Alors, la « terre de personne » se divise et devient avec l'appui de quelques cartons « terre d'obstacles », « terre de fantômes », « terre de frontières ». Alors, les statues d'augustes artistes (comme celles de James Joyce et Italo Svevo sculptées par Nino Spagnoli) se mettent à parler dans la bouche et l'esprit de ceux qui savent les entendre derrière leur prison de bronze. Alors, Alessandro se met à ressembler à une figure velléitaire tel l'inetto (l'inapte) de La Conscience de Zeno (1919-1923) d'Italo Svevo (qui vécut à Trieste et avait pour ami James Joyce). Alors, Adama se mue en un nouvel Ulysse raconté dans les paroles croisées des fantômes de James Joyce et Umberto Saba (deux autres écrivains associés à cette ville). Alors, Biljana voit l'Apocalypse venir dans les mots enfantins d'une poétesse macédonienne méconnue, Aleksandra Ivanova. Alors, le temps d'un film, le vieux cosmopolitisme de la vieille cité austro-hongroise renaît de ces cendres, qui sont aussi celles du fascisme. Fascisme qui faillit coûter la vie à Umberto Saba dont la mère était juive quand le père d'Italo Svevo mort en 1928 était juif allemand. Fascisme qui, de l'autre coté de l'Atlantique, a bien failli aussi avoir la peau de l'écrivain uruguayen Juan Carlos Onetti, auteur d'une autre Terre de personne qui a fui la dictature en 1974 pour l'exil madrilène. Des cendres qui deviennent aussi les braises d'un feu chauffant le ciel noir de minuit et autour duquel se rassemblent les lucioles de l'« inexistance ». Ce feu saura peut-être prémunir les figures subjectives d'une communauté à la thérapeutique inavouable, tels les pétales composant cinématographiquement cette « rose de rien, de personne » quand alors se lève, avec la conclusion quasi-fantastique du film de Jean Boiron Lajous, une tempête faisant s'accumuler les nuages noirs et grossir les vagues, saisissant le regard des passants. Une tempête, laquelle ? Pourquoi pas celle du progrès économique dans l'amoncellement contradictoire de ses catastrophes sociales (autrement dit, l'enrichissement sous la triple condition de l'endettement, des inégalités et du retour du fascisme) ? Celle qui souffle plus fort encore et pas si loin de là, en Grèce, et que même les pierre grises et hivernales de la triste et hautaine Trieste ne sauraient totalement contenir.

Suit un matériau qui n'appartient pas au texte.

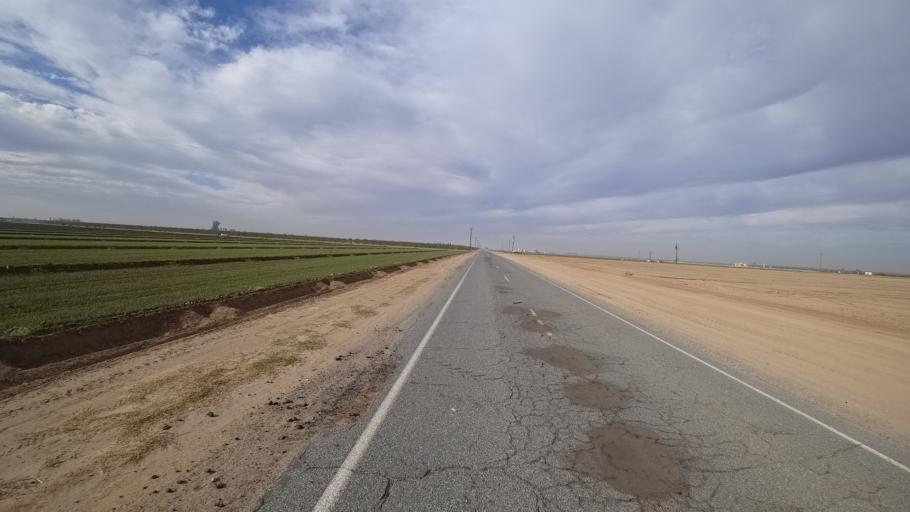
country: US
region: California
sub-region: Kern County
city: Rosedale
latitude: 35.4124
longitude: -119.1699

Soudain, on se souvient des derniers mots chantés par l'actrice grecque Irène Papas en conclusion de Un film parlé (2003) de Manoel de Oliveira, allégorie visionnaire (sept ans avant Film socialisme de Jean-Luc Godard) du riche paquebot européen en route vers le naufrage : « Ô vent du nord, souffle moins fort ».